Peu de monde connait le nom d’Alexandre Grothendieck. Cet homme, qui vient de décéder à l’âge de 86 ans, a pourtant été génie des mathématiques, notamment en révolutionnant la géométrie algébrique.
C’est ce jeudi 13 novembre 2014, à Saint-Girons dans l’Ariège, qu’Alexandre Grothendieck est décédé. Alors qu’il a cherché à éviter d’être sous les projecteurs toute sa vie, sa mort a failli passer inaperçue. D’ailleurs, qui connait Alexandre Grothendieck ?
Né à Berlin en 1928, le petit Sacha est le fils d’une mère divorcée d’origine protestante et bourgeoise et d’un père juif anarchiste qui le reconnaît, mais n’épouse pas sa mère. Face à la montée du nazisme, la famille est obligée de quitter l’Allemagne. Réfugiés en Espagne, ils participent à la guerre civile au côté du Front populaire alors que Sacha est envoyé à Hambourg, dans la famille d’un pasteur protestant.

→ **CONSIGNES**:
A - Reprenez le texte sur Alexandre Grothendieck depuis « Peu de monde » jusqu'à « la géométrie algébrique. » inclus, en remplaçant « géométrie algébrique » par « théorie des nombres ».
B - Relevez tous les noms de lieux géographiques cités dans le texte sur Alexandre Grothendieck.
Les entrées qui suivent n'ont aucun rapport avec le texte sur Alexandre Grothendieck.

→ **ENTRÉES PRÉSENTÉES**:
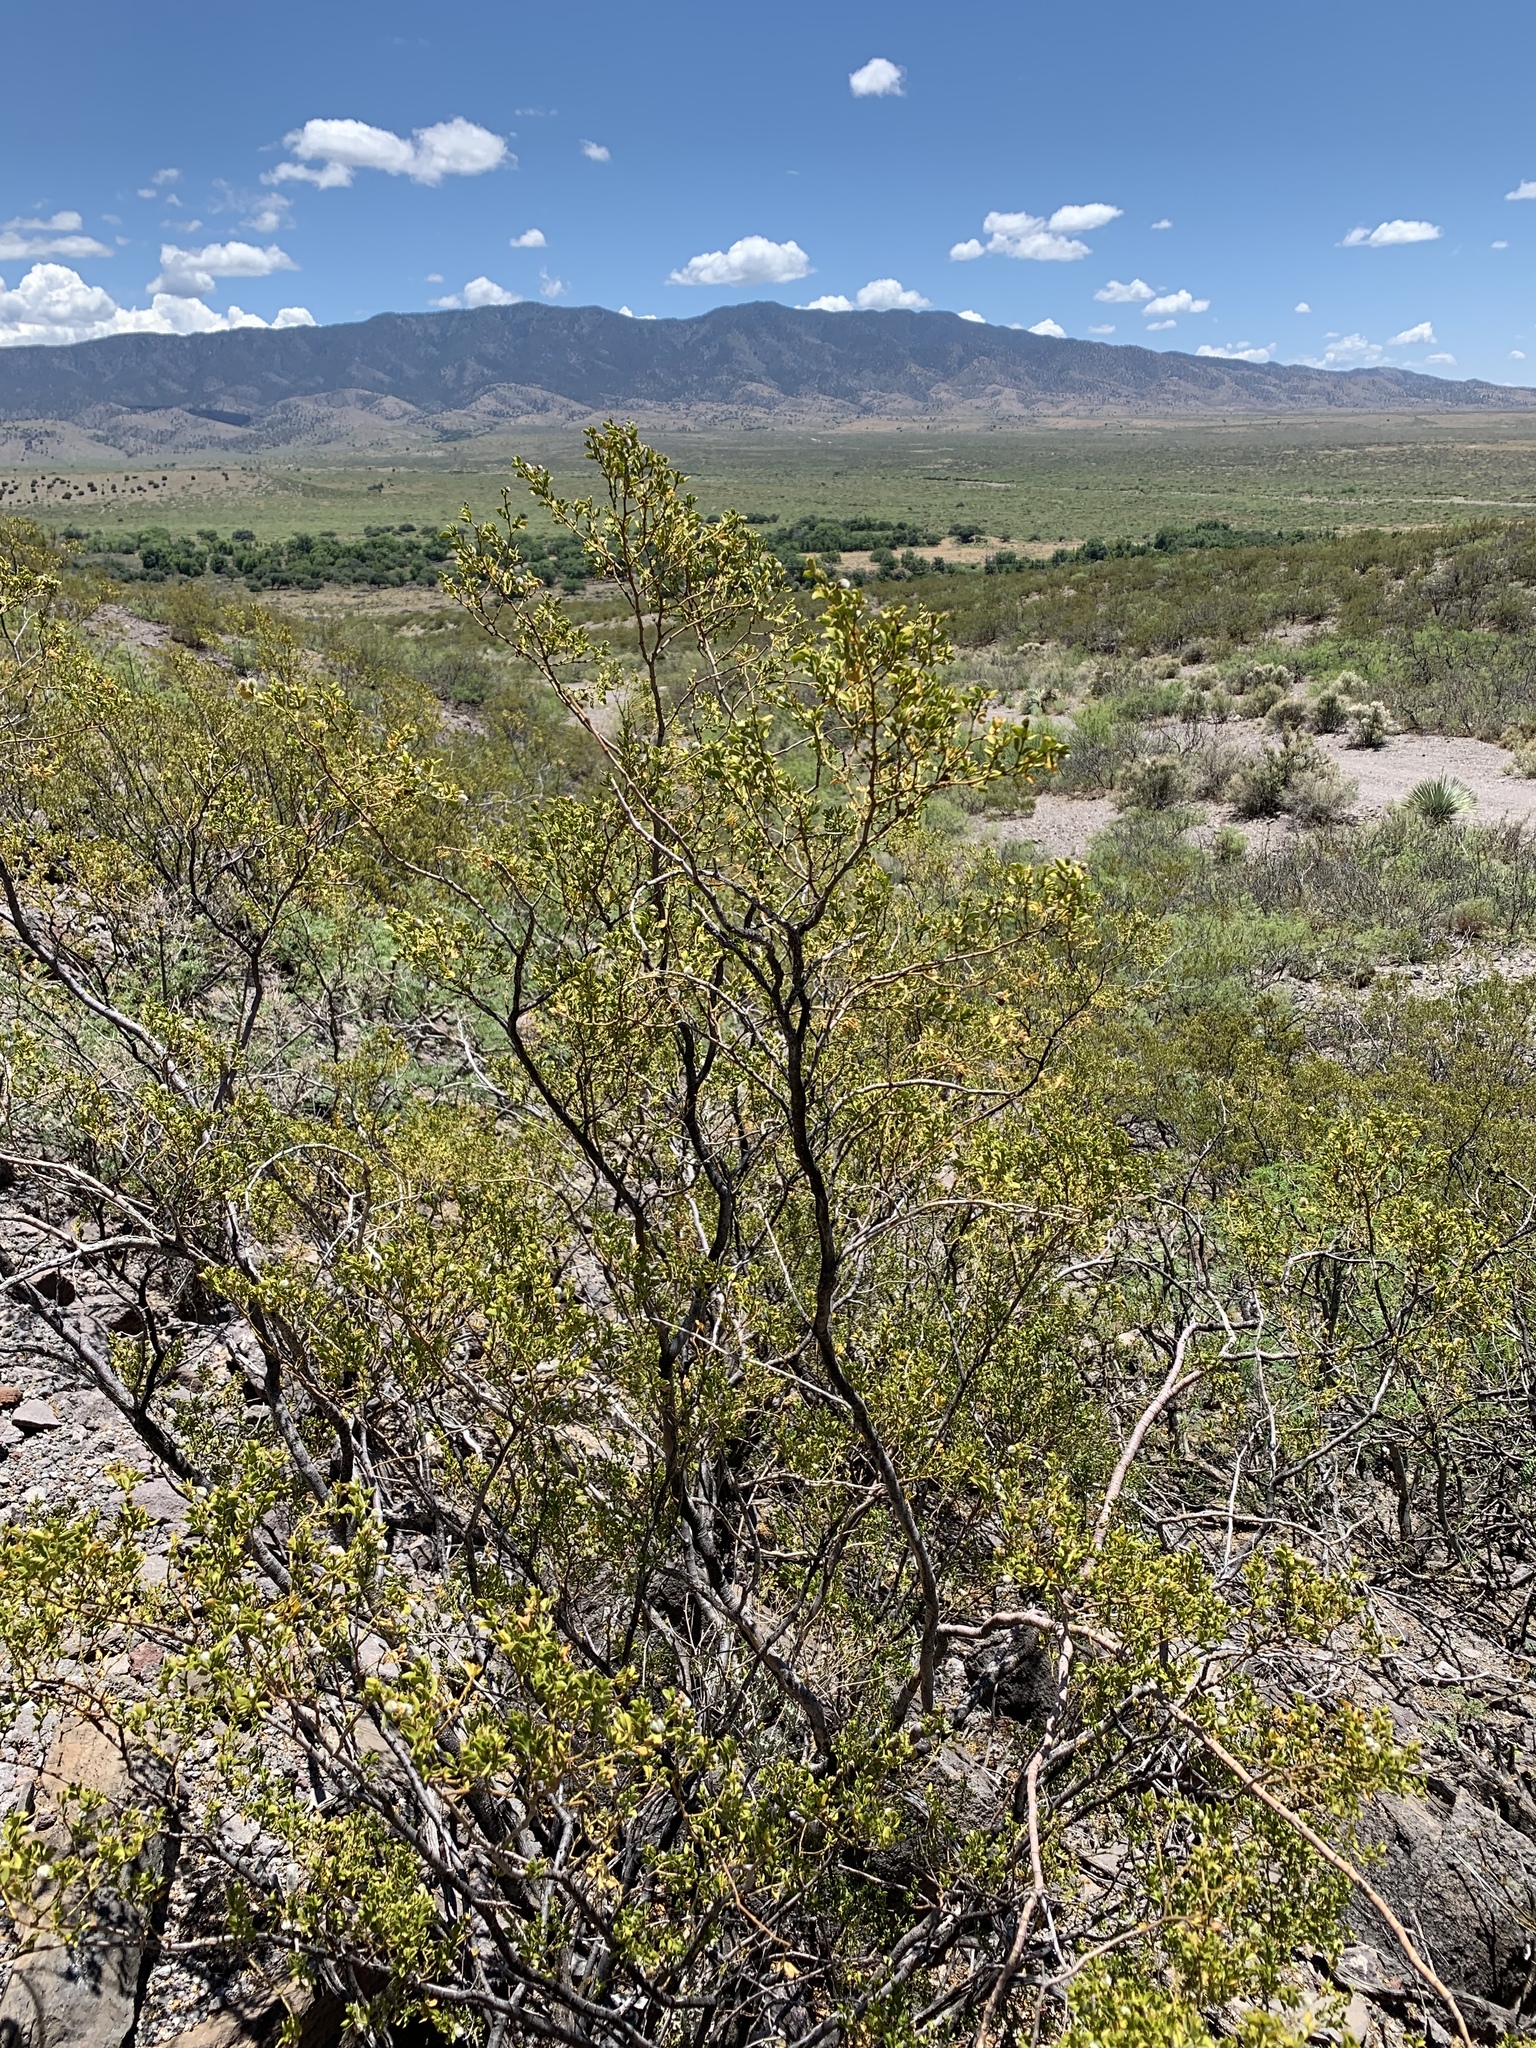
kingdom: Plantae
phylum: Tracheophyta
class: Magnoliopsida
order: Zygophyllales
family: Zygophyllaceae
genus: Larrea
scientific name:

→ **CORRIGÉS DÉTAILLÉS**:
A -
Peu de monde connait le nom d’Alexandre Grothendieck. Cet homme, qui vient de décéder à l’âge de 86 ans, a pourtant été génie des mathématiques, notamment en révolutionnant la théorie des nombres.

B - Saint-Girons, Ariège, Berlin, Allemagne, Espagne, Hambourg